*** Opening of DOCUMENT SEGMENT ***
Nazar Hussain
Nazar Hussain

Reputation: 5162

Typescript truthiness narrowing with conditional operators

Considering the type truthiness narrowing if we have the following types and variables.

type T = string | null | undefined; 
type T2 = string;

const getResult = (): T => '' as T;

const v1:T = getResult();
const v2:T = getResult();

The following script must not throw any error. As:

  1. The if exhausts the truthiness for both variables.
  2. After the if any of the v1 and v2 must exists.
if(!v1 && !v2) {
    throw new Error('Value Error');
}

const r: T2 = v1 ?? v2;

But the above script don't compile with following error on the assignment.

Type 'undefined' is not assignable to type 'string'

In contrast the following script works fine, thought the type narrowing must be same in both cases.

if(v1 && v2) {
    const r: T2 = v1 ?? v2;
}

Is it a some Typescript bug or some other issue?

Upvotes: 0

Views: 492

Answers (1)

VLAZ
VLAZ

Reputation: 28986

The opposite of the boolean expression v1 && v2 is not !v1 && !v2.

According to De Morgan's laws

not (A and B) = (not A) or (not B)

Thus the opposite would be

!(v1 && v2) = !v1 || !v2

Conversely

not (A or B) = (not A) and (not B)
*** Close of DOCUMENT SEGMENT ***
*** Opening of EXCERPTED DATA ***
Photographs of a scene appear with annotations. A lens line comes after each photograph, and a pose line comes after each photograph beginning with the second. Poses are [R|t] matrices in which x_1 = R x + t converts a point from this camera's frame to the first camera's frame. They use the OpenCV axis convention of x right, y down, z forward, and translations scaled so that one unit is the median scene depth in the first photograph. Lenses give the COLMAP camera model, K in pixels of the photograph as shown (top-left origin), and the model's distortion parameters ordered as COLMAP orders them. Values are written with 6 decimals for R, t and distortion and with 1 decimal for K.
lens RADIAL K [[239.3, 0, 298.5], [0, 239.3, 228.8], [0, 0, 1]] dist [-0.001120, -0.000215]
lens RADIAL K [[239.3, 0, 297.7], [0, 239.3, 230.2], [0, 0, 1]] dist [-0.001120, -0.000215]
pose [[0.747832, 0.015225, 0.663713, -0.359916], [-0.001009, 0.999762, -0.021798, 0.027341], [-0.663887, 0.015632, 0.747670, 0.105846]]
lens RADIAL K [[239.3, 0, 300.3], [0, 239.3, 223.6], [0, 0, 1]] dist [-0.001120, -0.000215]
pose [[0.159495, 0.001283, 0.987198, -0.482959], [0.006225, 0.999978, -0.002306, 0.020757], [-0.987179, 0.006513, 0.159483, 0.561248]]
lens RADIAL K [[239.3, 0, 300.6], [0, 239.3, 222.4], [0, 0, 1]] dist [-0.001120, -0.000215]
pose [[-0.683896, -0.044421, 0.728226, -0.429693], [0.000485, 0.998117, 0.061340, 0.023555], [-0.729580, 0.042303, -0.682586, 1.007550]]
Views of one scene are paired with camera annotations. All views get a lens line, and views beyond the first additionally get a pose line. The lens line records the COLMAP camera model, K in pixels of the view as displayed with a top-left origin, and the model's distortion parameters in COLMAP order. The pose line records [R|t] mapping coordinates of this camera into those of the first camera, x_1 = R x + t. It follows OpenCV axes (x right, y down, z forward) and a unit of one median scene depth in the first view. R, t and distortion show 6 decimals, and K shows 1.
*** Close of EXCERPTED DATA ***
> [YOUR TASKS]:
**A)** In the TypeScript question, what error does the compiler report on the assignment?
**B)** Rewrite the paragraph in the TypeScript question that begins "The following script must not throw any error" more briefly, together with its two numbered points.

> [PER-TASK ANSWERS]:
**A)** Type 'undefined' is not assignable to type 'string'

**B)** The script should not throw an error, because the if covers the truthiness of both variables, so at least one of v1 and v2 must exist afterward.